Das Leid der Kosovo-Flüchtlinge beschäftigt viele Palästinenser, vor allem das Schicksal der Flüchtlingsfrauen. Zwar hat die palästinensische Autonomiebehörde bislang keine Balkan-Flüchtlinge aufgenommen – sie könnte das auch nicht ohne die Zustimmung Israels – das Interesse ist dennoch groß. Jeden Tag rufen Dutzende von heiratswilligen Männern beim Direktorat für Zivilangelegenheiten des palästinensischen Religionsministeriums in Ramallah an. Sie erkundigen sich, unter welchen Bedingungen sie Flüchtlingsfrauen aus dem Kosovo heiraten könnten.
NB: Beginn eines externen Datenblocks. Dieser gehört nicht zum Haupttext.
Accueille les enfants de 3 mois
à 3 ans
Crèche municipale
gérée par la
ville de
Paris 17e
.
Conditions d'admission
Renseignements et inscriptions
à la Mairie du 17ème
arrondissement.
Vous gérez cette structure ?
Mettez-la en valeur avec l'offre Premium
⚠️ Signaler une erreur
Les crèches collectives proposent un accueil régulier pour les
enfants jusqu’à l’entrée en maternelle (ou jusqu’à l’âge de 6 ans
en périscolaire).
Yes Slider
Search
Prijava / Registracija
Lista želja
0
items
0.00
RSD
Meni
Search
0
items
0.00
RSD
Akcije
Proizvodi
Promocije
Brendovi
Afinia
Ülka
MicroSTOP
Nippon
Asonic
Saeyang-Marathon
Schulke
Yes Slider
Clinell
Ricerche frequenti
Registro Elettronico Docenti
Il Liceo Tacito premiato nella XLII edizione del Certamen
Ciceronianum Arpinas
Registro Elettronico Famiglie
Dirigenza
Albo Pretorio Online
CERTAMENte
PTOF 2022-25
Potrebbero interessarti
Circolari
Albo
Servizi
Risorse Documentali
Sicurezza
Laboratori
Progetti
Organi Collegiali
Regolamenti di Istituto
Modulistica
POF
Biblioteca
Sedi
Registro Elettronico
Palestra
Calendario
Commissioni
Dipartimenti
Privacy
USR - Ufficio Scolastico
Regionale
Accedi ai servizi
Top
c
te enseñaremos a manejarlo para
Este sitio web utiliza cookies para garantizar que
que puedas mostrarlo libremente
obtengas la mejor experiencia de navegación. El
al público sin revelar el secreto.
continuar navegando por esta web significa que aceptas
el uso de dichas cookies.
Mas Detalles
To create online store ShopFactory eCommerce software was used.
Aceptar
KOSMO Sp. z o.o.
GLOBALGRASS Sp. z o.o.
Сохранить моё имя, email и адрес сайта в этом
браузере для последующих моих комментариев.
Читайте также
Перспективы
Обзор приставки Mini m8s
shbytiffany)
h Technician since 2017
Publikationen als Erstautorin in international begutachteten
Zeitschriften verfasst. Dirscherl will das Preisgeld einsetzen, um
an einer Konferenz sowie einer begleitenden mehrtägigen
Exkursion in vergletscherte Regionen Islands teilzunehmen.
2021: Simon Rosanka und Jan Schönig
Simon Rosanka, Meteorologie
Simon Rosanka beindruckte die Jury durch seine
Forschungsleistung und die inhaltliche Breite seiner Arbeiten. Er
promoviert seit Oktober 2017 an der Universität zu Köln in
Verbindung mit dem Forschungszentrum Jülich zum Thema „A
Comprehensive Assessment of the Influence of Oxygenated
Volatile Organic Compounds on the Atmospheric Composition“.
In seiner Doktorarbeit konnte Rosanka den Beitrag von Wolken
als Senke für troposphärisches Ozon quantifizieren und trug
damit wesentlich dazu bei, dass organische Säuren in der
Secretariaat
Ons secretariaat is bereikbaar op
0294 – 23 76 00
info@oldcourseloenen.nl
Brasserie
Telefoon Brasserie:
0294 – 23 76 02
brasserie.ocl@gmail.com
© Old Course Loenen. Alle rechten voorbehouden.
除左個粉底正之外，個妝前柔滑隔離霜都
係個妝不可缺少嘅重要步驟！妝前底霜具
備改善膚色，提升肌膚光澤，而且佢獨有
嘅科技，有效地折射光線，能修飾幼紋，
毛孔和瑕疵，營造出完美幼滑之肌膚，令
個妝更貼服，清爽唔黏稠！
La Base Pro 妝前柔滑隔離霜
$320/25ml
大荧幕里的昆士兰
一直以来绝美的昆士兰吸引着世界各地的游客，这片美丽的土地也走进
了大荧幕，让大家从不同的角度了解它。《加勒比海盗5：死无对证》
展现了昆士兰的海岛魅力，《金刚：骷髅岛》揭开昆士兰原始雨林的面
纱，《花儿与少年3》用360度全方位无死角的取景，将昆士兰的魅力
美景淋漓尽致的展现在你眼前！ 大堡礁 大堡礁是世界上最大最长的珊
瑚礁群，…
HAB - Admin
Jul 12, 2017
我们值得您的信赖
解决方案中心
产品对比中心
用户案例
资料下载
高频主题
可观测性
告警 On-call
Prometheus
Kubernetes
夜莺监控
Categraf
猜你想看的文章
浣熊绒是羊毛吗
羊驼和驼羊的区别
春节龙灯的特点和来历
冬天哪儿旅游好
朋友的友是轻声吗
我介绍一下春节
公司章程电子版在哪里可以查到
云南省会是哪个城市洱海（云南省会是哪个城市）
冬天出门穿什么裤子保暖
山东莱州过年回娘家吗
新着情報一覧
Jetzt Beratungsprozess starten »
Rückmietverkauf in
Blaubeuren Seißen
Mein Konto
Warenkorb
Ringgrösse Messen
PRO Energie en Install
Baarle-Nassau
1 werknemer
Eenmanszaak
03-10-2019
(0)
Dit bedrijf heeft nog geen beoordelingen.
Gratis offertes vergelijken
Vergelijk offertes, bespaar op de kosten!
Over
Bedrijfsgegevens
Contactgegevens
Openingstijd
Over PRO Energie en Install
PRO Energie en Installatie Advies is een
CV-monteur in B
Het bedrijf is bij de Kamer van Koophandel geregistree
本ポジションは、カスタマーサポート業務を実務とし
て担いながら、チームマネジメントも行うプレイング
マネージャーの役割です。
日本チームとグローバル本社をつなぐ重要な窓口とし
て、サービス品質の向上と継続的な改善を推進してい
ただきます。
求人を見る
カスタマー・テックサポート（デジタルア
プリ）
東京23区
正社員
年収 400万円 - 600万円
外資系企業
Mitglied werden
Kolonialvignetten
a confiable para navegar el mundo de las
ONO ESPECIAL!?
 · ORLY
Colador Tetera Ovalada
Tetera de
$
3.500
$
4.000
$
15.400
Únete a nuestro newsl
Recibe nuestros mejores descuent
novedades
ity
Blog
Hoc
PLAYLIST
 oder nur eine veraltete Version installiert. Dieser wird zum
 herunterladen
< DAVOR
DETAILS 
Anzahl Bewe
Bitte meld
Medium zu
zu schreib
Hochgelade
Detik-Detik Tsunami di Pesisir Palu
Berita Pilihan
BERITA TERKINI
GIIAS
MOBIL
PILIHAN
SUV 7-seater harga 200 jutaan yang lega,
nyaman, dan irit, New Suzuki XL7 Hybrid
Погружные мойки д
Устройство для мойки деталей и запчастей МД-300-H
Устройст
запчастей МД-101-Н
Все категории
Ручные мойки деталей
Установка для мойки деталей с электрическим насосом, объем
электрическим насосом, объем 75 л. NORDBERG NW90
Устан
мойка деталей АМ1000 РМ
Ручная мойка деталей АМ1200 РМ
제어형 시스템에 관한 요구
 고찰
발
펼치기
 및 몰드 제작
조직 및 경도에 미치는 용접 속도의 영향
„Es ist völlig absurd“, klagt Scheich Mohammed Nafe'i, Leiter der Behörde des Waqf-Religionsministeriums. „Kaum ein Tag vergeht ohne diese Anrufe.“ Seine Mitarbeiter sprechen von 20 bis 30 derartigen Anfragen pro Tag im Schnitt. Viele Anrufer beschreiben haarklein, wie die Frau ihres Herzens aussehen soll. „Alter, Haarfarbe, Hautfarbe, Größe, sie haben genaue Vorstellungen“.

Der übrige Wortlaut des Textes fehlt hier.